### TESTO FORNITO
__________________________________________________

1° maggio - Dalla parte del lavoro

Il lavoro innanzi tutto. Perché lo dice la Costituzione nel primo, importante articolo che recita «L'Italia è una Repubblica democratica fondata sul lavoro»Perché la mancanza di sicurezza è una piaga umana e sociale che ancora, nel 2008, non è stata debellata.
Perché in Italia si contano in media quattro omicidi al giorno, perché morire in un cantiere o in una fabbrica non è una fatalità, seppur tragica, ma un crimine troppo spesso impunito.
Perché un'altra grande piaga italiana, quella della precarietà del lavoro, diventa precarietà della vita, del futuro.
Perché i troppi contratti ancora in attesa di rinnovo rimangono congelati, come i diritti dei lavoratori che dovrebbero essere tutelati da questi, con tanti ringraziamenti della classe padronale, che ne attende fiduciosa la definitiva cancellazione.

__________________________________________________

### VOCI FORNITE
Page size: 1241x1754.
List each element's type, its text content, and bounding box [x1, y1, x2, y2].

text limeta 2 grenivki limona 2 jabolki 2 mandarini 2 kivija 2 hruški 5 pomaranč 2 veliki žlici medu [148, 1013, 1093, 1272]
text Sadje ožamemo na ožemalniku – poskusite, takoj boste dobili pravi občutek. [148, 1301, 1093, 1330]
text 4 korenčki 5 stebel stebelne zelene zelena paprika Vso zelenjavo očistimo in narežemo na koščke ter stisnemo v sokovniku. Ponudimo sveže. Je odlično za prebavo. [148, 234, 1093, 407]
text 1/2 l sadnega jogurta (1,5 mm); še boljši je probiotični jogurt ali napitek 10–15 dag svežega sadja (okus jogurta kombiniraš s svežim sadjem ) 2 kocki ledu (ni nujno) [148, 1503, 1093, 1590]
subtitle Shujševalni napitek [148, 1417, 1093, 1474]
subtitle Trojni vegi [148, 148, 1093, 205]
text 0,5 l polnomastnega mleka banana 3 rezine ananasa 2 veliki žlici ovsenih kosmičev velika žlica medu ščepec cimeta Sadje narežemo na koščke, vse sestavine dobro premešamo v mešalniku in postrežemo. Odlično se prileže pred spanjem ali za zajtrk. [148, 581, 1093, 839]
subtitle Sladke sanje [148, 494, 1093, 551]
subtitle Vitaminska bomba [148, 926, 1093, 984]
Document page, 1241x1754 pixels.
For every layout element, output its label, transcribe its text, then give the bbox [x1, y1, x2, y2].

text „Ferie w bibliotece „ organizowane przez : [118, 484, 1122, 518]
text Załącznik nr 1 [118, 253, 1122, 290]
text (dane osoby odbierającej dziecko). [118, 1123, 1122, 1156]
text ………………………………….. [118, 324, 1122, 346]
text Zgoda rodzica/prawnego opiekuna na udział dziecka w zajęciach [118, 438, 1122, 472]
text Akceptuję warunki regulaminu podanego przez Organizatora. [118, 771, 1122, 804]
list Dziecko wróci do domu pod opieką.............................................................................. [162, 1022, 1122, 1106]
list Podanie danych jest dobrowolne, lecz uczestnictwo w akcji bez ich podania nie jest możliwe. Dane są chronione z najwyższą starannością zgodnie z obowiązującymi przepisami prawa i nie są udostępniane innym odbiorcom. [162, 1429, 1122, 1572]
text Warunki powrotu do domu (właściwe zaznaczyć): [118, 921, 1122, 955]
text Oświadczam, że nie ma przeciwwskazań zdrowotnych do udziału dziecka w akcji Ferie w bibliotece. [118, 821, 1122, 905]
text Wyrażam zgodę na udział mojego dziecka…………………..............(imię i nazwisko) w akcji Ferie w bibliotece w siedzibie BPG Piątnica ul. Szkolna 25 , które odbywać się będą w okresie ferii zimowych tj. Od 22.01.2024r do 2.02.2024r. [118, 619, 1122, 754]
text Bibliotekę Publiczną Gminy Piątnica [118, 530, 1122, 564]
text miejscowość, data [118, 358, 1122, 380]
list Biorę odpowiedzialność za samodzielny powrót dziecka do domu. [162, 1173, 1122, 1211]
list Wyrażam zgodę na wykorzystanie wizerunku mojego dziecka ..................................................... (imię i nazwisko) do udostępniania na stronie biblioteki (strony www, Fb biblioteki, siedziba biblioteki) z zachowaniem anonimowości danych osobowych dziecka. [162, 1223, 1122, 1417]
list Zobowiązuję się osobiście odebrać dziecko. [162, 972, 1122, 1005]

__________________________________________________

### IL PROBLEMA
Per favore, prosegui il testo sul Primo maggio e sul lavoro, riprendendo dopo la sua ultima frase. Le voci non servono a nulla in questo caso.

### RISPOSTA ALL'ESERCIZIO
Perché “arrivare a fine mese” è oggi una chimera, a causa di salari e pensioni inadeguati al costo della vita reale.
Perché........
I comunisti lo sanno e per questo continueranno a lottare, per “cambiare lo stato di cose esistente”, il Primo maggio come ogni altro giorno dell'anno, fuori dal parlamento – per ora – ma nelle piazze, nelle fabbriche, nel Paese.